The regular 2-Disc Special Edition is nice and all, but if you're as much of a packaging nut as I am, you're gonna wanna pick up the exclusive Limited Edition with the exclusive steel case and collectible poster artwork. You can get it at Best Buy, and apparently some other store called Future Shop. Basically, it's the same thing as the Special Edition, only a helluva lot cooler. My rating for the DVD, however, strictly applies to the regular 2-Disc. Even though it's not bursting with special features, the quality of the ones at hand are very high. The only thing truly missing is a commentary, which sucks because this is the type of film that could really use one.

Stranger Than Fiction: The True Story of Whitey Bulger, Southie and the Departed (21:06): This cool featurette goes into detail (partially through interviews with the cast/crew) about the Boston mob's rich history, and some of the more prominent people that were a part of it. It also explains the real-life influences that affected the movie and its characters.

Scorsese on Scorsese (1:25:42): From Turner Classic Films, this excellent and in-depth documentary is perfect for anybody who has any interest in the acclaimed director. Scorsese discusses his home life, how it affected his films, and, of course, he also divulges plenty of information regarding his various film work. Unfortunately, this was made back in 2004, so THE DEPARTED is not covered.

Crossing Criminal Cultures (24:02): This featurette (which is a lot like "Stranger Than Fiction," above) revolves around the relation between THE DEPARTED and some of Scorsese's other crime films, as well as the differences between the mob elements. Very interesting stuff.

Additional Scenes (19:23 - with introductions by Martin Scorsese): There are nine deleted and extended scenes, all of which met the chopping block for apparent reasons. Scorsese is informative in his comments, and even though the scenes weren't good enough to be in the final film, they're still worth a look.

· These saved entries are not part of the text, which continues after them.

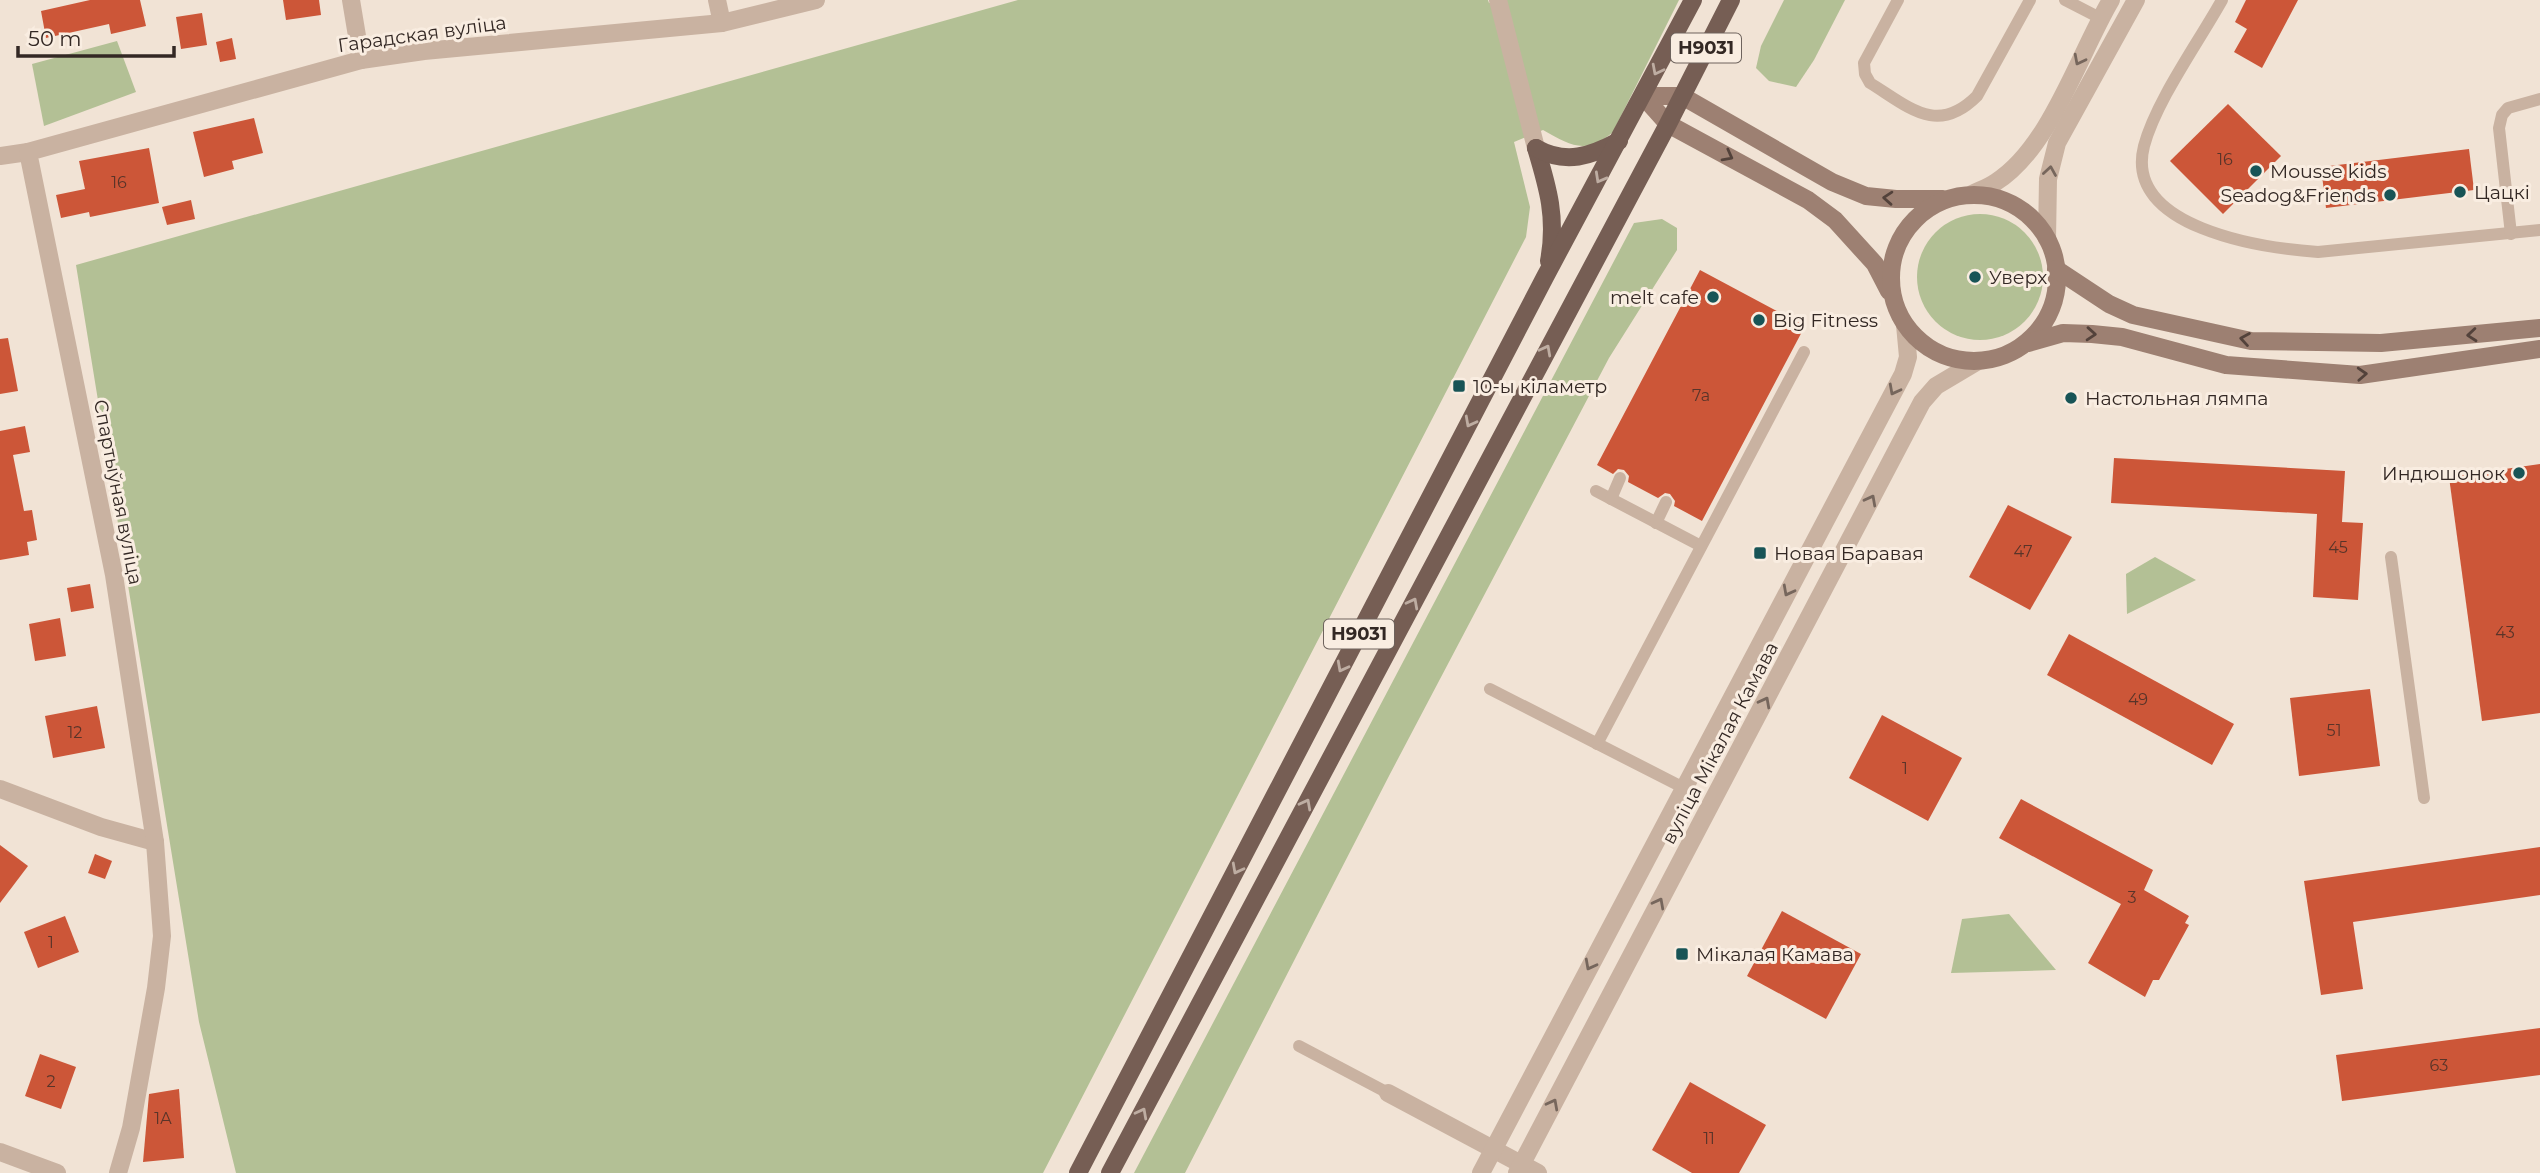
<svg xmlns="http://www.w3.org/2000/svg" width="2540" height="1173" font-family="Montserrat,sans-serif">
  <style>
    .green { fill: #b3c095 }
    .building { fill: #cc5638 }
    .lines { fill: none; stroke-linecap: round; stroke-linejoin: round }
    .service { stroke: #c9b2a1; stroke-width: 12 }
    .minor { stroke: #c9b2a1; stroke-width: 18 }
    .tertiary { stroke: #c9b2a1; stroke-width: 18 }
    .secondary { stroke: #9d8072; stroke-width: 18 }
    .primary { stroke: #765e54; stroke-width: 18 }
    .oneway { stroke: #76665c }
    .oneway2 { stroke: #beada2 }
    .oneway3 { stroke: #53423b }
    .poi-dot { fill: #185456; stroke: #f9ede1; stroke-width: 2.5 }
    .labels { text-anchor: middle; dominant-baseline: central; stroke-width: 6; stroke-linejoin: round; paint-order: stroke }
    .number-label { font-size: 16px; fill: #593429 }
    .shield { fill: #f9ede1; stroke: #6e635d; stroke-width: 2 }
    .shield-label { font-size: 18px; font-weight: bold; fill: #332824 }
    .street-label { font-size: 19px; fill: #332824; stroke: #f9ede1 }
    .poi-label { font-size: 19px; fill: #332824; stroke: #f9ede1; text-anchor: start }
  </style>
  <rect width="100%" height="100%" fill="#f1e3d5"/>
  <g class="green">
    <path d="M 1018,0 L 1488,0 L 1489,3 L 1496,0 L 1679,0 L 1613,132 C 1586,155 1571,146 1543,130 L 1514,142 L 1530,207 L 1526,237 L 1043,1173 L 236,1173 L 199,1022 L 76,265 Z"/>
    <polygon points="1784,0 1845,0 1814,60 1796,87 1769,81 1756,68 1761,46"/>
    <polygon points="117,41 136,92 44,126 32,64"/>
    <circle cx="1980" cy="277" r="63"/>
    <polygon points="1662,219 1677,228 1677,250 1609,358 1390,774 1185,1173 1134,1173 1634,223"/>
    <polygon points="2155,557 2196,580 2127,614 2126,574"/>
    <polygon points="2009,914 2056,970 1951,973 1962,919"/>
  </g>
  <g class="building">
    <polygon points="90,0 140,0 146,26 111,34 109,24 46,38 41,11"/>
    <polygon points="283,0 319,0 321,15 286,20"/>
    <polygon points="2246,0 2298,0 2262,68 2234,52 2247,29 2235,22"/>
    <polygon points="202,13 207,45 181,49 176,17"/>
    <polygon points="232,38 236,59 220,62 216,42"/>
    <polygon points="2228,104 2281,156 2223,214 2170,161"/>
    <polygon points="254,118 263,153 232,161 234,169 204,177 193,132"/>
    <polygon points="149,148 159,203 90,217 89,212 61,218 56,195 85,189 79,161"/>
    <polygon points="2469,149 2474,190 2326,208 2321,167"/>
    <polygon points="191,200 195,219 167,225 162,207"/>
    <polygon points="1700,270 1805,326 1702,521 1674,506 1675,501 1670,494 1665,493 1658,498 1628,482 1629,476 1624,470 1618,469 1613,474 1597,465"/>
    <polygon points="8,338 18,391 0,394 0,339"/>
    <polygon points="25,426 30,452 13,455 24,511 32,510 37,540 27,542 29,555 0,560 0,431"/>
    <polygon points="2114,458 2345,471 2342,522 2363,523 2358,600 2313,597 2317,514 2111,503"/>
    <polygon points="2540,464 2540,713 2482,721 2449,477"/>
    <polygon points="2008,505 2072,537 2030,610 1969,577"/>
    <polygon points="90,584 94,608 71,612 67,588"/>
    <polygon points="60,618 66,656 35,661 29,624"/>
    <polygon points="2069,634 2234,724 2212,765 2047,675"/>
    <polygon points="2370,689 2380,766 2299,776 2290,698"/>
    <polygon points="97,706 105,748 53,758 45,716"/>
    <polygon points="1882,715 1962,758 1928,821 1849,778"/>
    <polygon points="2021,799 2153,870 2144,890 2189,916 2185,923 2189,925 2159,980 2153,980 2145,997 2088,963 2121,904 1999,838"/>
    <polygon points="0,845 28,866 0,903"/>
    <polygon points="2540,847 2540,895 2353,922 2363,989 2321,995 2304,881"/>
    <polygon points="95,854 112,861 105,879 88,873"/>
    <polygon points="1782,911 1861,954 1826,1019 1747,976"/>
    <polygon points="65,916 79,952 38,968 24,932"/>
    <polygon points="2540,1028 2540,1075 2342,1101 2336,1055"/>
    <polygon points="40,1054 76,1067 61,1109 25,1096"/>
    <polygon points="1690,1082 1766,1125 1739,1173 1692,1173 1652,1150"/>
    <polygon points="179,1089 184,1158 143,1162 149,1094"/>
  </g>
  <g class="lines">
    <g class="service">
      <path d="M 1898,0 L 1864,63 L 1865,74 L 1870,83 C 1909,107 1937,136 1977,96 L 2030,0"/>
      <polyline points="2065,0 2100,18"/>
      <path d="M 2222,0 C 2198,43 2156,101 2144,146 C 2123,228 2262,248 2318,252 L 2540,230"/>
      <polyline points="2511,234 2499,128 2502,115 2508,108 2540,99"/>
      <polyline points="1596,491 1701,546"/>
      <polyline points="1611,499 1620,478"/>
      <polyline points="1656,523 1666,502"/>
      <polyline points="2391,557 2424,798"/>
      <polyline points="1490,689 1684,788"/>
      <polyline points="1597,744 1804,352"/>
      <polyline points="1299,1046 1388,1093"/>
    </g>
    <g class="minor">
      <polyline points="351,0 361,60"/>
      <polyline points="717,0 722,23"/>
      <polyline points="0,156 28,152"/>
      <path d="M 1972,194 C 1980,190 1989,187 1996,182 C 2050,148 2079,54 2111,0"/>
      <polyline points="2047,239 2048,179 2057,143 2136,0"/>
      <polyline points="0,789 101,827 155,842"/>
      <polyline points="1388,1093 1538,1173"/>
      <polyline points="0,1152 57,1173"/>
      <polyline points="1481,1173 1903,374 1908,357 1905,325"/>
      <polyline points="1517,1173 1922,402 1936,386 1978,361"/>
    </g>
    <g class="tertiary">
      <polyline points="1498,0 1536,148"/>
      <polyline points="118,1173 131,1128 156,988 162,936 155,842 114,575 28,152 361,60 424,51 722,23 816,0"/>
    </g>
    <g class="secondary">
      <polyline points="1643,96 1682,96 1832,182 1866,196 1896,199 1943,199"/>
      <polyline points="1643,96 1668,124 1808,200 1835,220 1875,264 1889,291"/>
      <circle cx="1974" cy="278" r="83"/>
      <polyline points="2056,269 2109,304 2133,315 2251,341 2381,343 2540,328"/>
      <polyline points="2028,343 2063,333 2092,334 2122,337 2226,365 2360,375 2540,349"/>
    </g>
    <g class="primary">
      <path d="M 1536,148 C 1548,188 1557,218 1549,261"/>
      <path d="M 1536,148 C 1566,165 1591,156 1619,141"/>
      <polyline points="1078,1173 1545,277 1693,0"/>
      <polyline points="1110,1173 1668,124 1731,0"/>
    </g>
  </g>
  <defs><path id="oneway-chevron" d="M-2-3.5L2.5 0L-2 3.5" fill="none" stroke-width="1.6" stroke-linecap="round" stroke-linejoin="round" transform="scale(1.75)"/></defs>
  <g class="oneway">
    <use href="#oneway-chevron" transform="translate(2079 60) rotate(117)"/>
    <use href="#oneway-chevron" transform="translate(2050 171) rotate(-81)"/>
    <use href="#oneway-chevron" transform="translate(1894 390) rotate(118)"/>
    <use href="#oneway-chevron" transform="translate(1871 500) rotate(-62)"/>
    <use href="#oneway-chevron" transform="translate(1788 591) rotate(118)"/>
    <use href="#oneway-chevron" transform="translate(1765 702) rotate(-62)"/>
    <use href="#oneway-chevron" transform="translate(1659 903) rotate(-62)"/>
    <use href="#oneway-chevron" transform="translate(1590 965) rotate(118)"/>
    <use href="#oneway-chevron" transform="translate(1553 1104) rotate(-62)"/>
  </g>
  <g class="oneway2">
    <use href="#oneway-chevron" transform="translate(1657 70) rotate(117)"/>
    <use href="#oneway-chevron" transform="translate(1600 178) rotate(119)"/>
    <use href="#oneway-chevron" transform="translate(1546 350) rotate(-62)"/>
    <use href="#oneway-chevron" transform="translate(1470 422) rotate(118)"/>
    <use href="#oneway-chevron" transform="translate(1413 603) rotate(-62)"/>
    <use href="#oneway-chevron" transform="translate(1342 667) rotate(118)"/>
    <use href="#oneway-chevron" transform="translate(1306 804) rotate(-62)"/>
    <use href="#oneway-chevron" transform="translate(1237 869) rotate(118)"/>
    <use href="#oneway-chevron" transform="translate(1142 1113) rotate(-62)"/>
  </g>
  <g class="oneway3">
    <use href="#oneway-chevron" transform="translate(1728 156) rotate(28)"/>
    <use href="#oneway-chevron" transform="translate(1888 198) rotate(-176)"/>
    <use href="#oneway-chevron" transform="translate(2091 334) rotate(4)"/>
    <use href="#oneway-chevron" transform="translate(2472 335) rotate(175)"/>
    <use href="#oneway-chevron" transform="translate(2245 339) rotate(-171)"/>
    <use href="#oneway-chevron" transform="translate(2362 374) rotate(-3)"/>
  </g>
  <g class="poi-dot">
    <circle cx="2256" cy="171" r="7"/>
    <circle cx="2460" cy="192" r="7"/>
    <circle cx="2390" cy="195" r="7"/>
    <circle cx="1975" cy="277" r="7"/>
    <circle cx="1713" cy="297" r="7"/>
    <circle cx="1759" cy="320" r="7"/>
    <rect x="1452" y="379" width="14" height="14" rx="3.5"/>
    <circle cx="2071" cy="398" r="7"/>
    <circle cx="2519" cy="473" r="7"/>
    <rect x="1753" y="546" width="14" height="14" rx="3.5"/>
    <rect x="1675" y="947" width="14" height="14" rx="3.5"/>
  </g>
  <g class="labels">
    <g class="number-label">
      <text x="2225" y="159">16</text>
      <text x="119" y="182">16</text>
      <text x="1701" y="395">7а</text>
      <text x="2338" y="547">45</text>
      <text x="2023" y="551">47</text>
      <text x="2505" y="632">43</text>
      <text x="2138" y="699">49</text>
      <text x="2334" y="730">51</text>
      <text x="75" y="732">12</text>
      <text x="1905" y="768">1</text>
      <text x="2132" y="897">3</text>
      <text x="51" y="942">1</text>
      <text x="2439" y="1065">63</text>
      <text x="51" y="1081">2</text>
      <text x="163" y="1118">1А</text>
      <text x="1709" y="1138">11</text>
    </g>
    <g class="shield">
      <rect x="1671" y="33.5" width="70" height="29" rx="5"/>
      <rect x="1324" y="619.5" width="70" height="29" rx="5"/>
    </g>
    <g class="shield-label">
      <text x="1706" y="48">Н9031</text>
      <text x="1359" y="634">Н9031</text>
    </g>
    <g class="street-label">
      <text transform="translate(422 34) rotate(-8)">Гарадская вуліца</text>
      <text transform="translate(118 492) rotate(79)">Спартыўная вуліца</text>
      <text transform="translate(1720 743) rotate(-62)">вуліца Мікалая Камава</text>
    </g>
    <g class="poi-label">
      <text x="2270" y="171">Mousse kids</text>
      <text x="2474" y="192">Цацкi</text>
      <text x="2376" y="195" text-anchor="end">Seadog&amp;Friends</text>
      <text x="1989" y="277">Уверх</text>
      <text x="1699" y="297" text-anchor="end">melt cafe</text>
      <text x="1773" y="320">Big Fitness</text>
      <text x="1473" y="386">10-ы кіламетр</text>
      <text x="2085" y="398">Настольная лямпа</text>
      <text x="2505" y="473" text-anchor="end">Индюшонок</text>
      <text x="1774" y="553">Новая Баравая</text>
      <text x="1696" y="954">Мікалая Камава</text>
    </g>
  </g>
  <path d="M18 46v10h156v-10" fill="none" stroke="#332824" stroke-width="3.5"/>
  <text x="28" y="46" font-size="21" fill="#332824" stroke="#f9ede1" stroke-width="5" paint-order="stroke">50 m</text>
</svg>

Also included is the film's Theatrical Trailer.
If you're a fan of Martin Scorsese and blood-splattered crime flicks, it doesn't get much better than THE DEPARTED. This is the kind of film movie buffs like myself have wet dreams about (minus the excessive nudity - drats!). It's got a great cast, an excellent story, a genius director, a terrific script, and an absolutely perfect surprise ending (although that last one's debatable - I know plenty of others who would argue the exact opposite). Next to CHILDREN OF MEN, THE DEPARTED is easily my favorite movie of the year. Only time will tell if it becomes one of my favorites of all-time.